2. Bruce Henderson's $0 Award
In considering the adequacy of Bruce's $0 award for loss of consortium due to his mother's death, the trial court identified a potentially dispositive question—whether Louisiana law would preclude any award because Bruce was deceased at the time of the trial. The Superior Court did not resolve that question. Instead, the court concluded that it did not need to reach that issue, because awarding “damages to a deceased son without a surviving spouse or children would have made little sense.”
Yet, the court upheld the jury award of $1.16 million for Bruce's pain and suffering, even though he was deceased and had no surviving spouse or children at the time of trial.7 Bruce was alive when his mother died in 2008, and he remained alive until 2010. It therefore is arguable that Bruce suffered a loss of consortium attributable to his mother's wrongful death during the same time that he experienced the pain and suffering for which the jury awarded him damages.
The trial court did not explain why a jury would decide that a wrongful death award for Bruce Henderson “would have made little sense,” but that an award for pain and suffering (apparently) would make sense.8 The Superior Court essentially relied on the same erroneous rationale when upholding the $80,000 award for Elizabeth's pain and suffering, namely, that “the jury was obviously well aware that the total amount they were awarding—no matter how the sums were labeled—would be shared by the same four beneficiaries.”
Therefore, on remand the trial court shall determine whether Louisiana law permits a deceased plaintiff to be awarded damages in a wrongful death action and, if so, to reconsider the plaintiffs' motion for additur for Bruce's $0 award for loss of consortium.
For the reasons set forth above, we affirm in part, reverse in part, and remand for proceedings in accordance with this Opinion. Jurisdiction is not retained.
1. Young v. Frase, 702 A.2d 1234, 1236 (Del.1997).
2. Burns v. Del. Coca–Cola Bottl. Co., 224 A.2d 255, 256 (Del.1966).
3. Young, 702 A.2d at 1237 (citation omitted).
4. Duphily v. Delaware Elec. Co-op., Inc., 662 A.2d 821, 834 (Del.1995).
5. Young, 702 A.2d at 1237 (emphasis added).
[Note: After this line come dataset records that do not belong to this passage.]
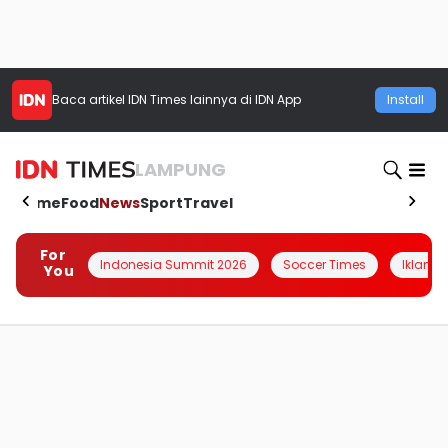
Baca artikel
IDN Times
lainnya di IDN App
Install
LAMPUNG
Home
Food
News
Sport
Travel
For
Indonesia Summit 2026
Soccer Times
Iklanin 
You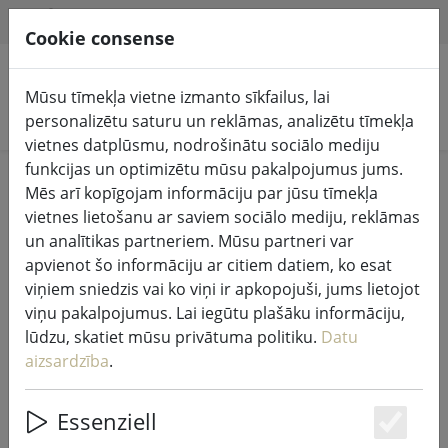
HILFE & SUPPORT
LV
Cookie consense
Mūsu tīmekļa vietne izmanto sīkfailus, lai
Meklēt produktus
personalizētu saturu un reklāmas, analizētu tīmekļa
vietnes datplūsmu, nodrošinātu sociālo mediju
funkcijas un optimizētu mūsu pakalpojumus jums.
Home
Pasaku gaismas un apgaismojums
Mēs arī kopīgojam informāciju par jūsu tīmekļa
Pasaku gaismas
vietnes lietošanu ar saviem sociālo mediju, reklāmas
un analītikas partneriem. Mūsu partneri var
apvienot šo informāciju ar citiem datiem, ko esat
viņiem sniedzis vai ko viņi ir apkopojuši, jums lietojot
viņu pakalpojumus. Lai iegūtu plašāku informāciju,
Kaemingk Lumineo LED pasaku
lūdzu, skatiet mūsu privātuma politiku.
Datu
apgaismojums Basic ar
aizsardzība
.
reostatslēgu 120 LED silti balta āra
9 m melns
Essenziell
Es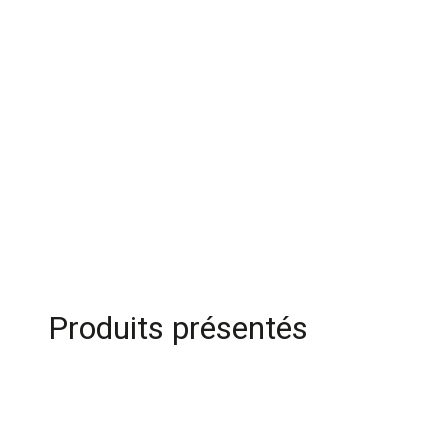
Produits présentés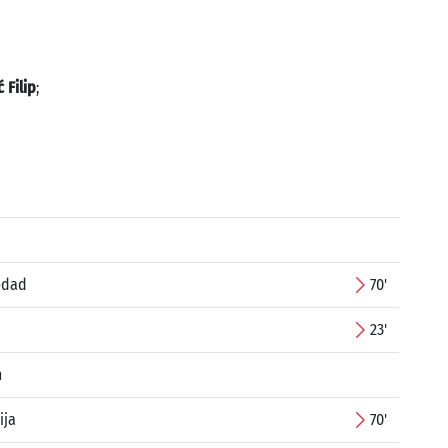
 Filip
;
edad
70'
23'
m
ija
70'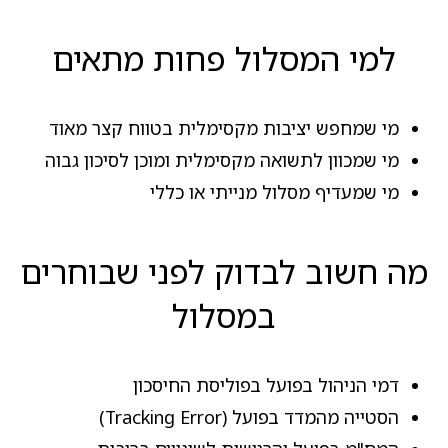
למי המסלול פחות מתאים
מי שמחפש יציבות מקסימלית בטווח קצר מאוד
מי שמכוון לתשואה מקסימלית ומוכן לסיכון גבוה
מי שמעדיף מסלול מנייתי או כללי
מה חשוב לבדוק לפני שבוחרים
במסלול
דמי הניהול בפועל בפוליסת החיסכון
הסטייה מהמדד בפועל (Tracking Error)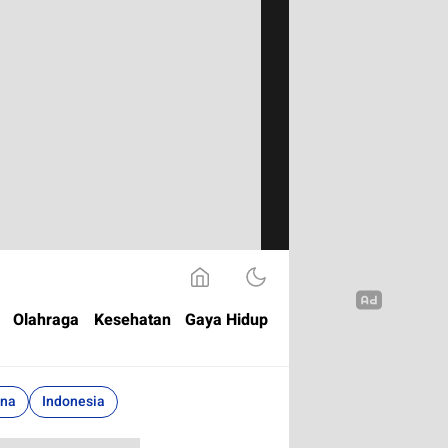
Olahraga
Kesehatan
Gaya Hidup
ina
Indonesia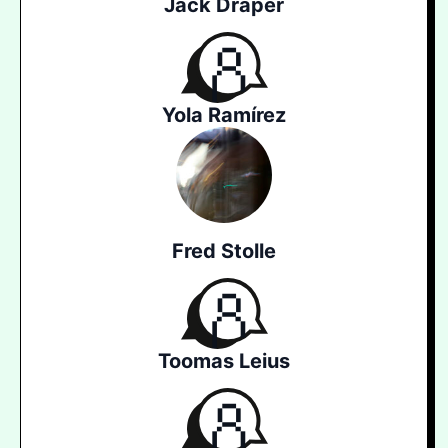
Jack Draper
Yola Ramírez
Fred Stolle
Toomas Leius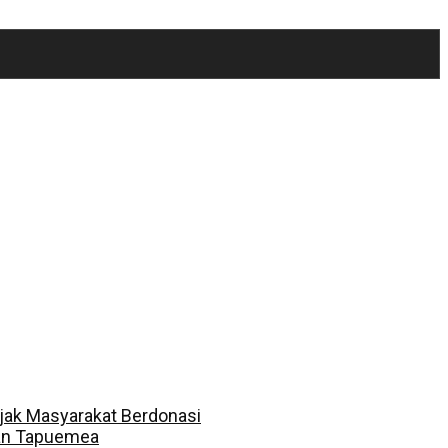
jak Masyarakat Berdonasi
dan Tapuemea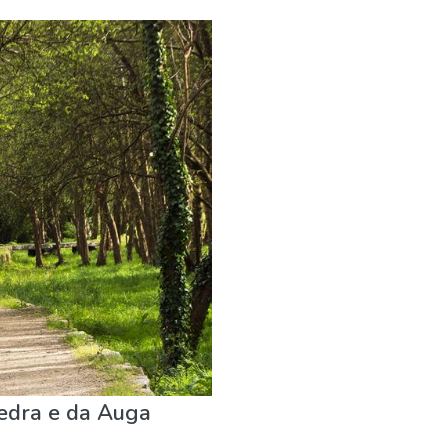
Pedra e da Auga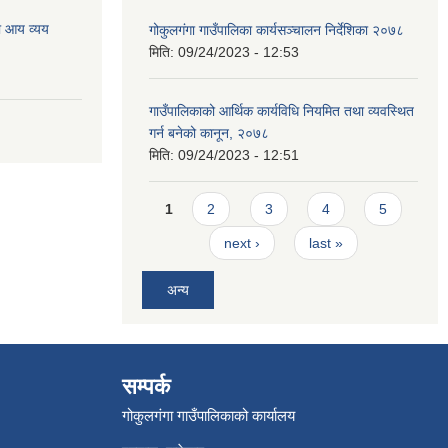
ो आय व्यय
गोकुलगंगा गाउँपालिका कार्यसञ्चालन निर्देशिका २०७८
मिति:
09/24/2023 - 12:53
गाउँपालिकाको आर्थिक कार्यविधि नियमित तथा व्यवस्थित
गर्न बनेको कानून, २०७८
मिति:
09/24/2023 - 12:51
Pages
1
2
3
4
5
next ›
last »
अन्य
सम्पर्क
गोकुलगंगा गाउँपालिकाको कार्यालय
6. Louisiana courts analyze the adequacy of damages awards for these claims separately, based on different considerations and without reference to each other. See, e.g., Cheatham v. City of New Orleans, 378 So.2d 369, 376–78 (La.1979) (analyzing survival claim adequacy based on evidence of suffering by deceased prior to death, and wrongful death award based on evidence of relative's closeness with deceased). A separate analysis applies even if the damages will, as a practical matter, end up in the same hands. Id . at 377 (dividing survival claim between surviving two-year-old son and wife after lower court only assigned damages to wife).
7. In ruling on defendants' motions for judgment as a matter of law or a new trial, the trial court held that the “jury's verdicts were both reasonable and adequately supported by the evidence” (emphasis added). The trial court also appeared to incorporate the $1.16 million award in its consideration of plaintiffs' additur motion, stating that the “verdicts here, when considered as a whole, do not shock the Court's conscience and are not out of proportion to the Plaintiffs' losses” (emphasis added).
8. Nor did the Superior Court cite to any legal authority to support this statement.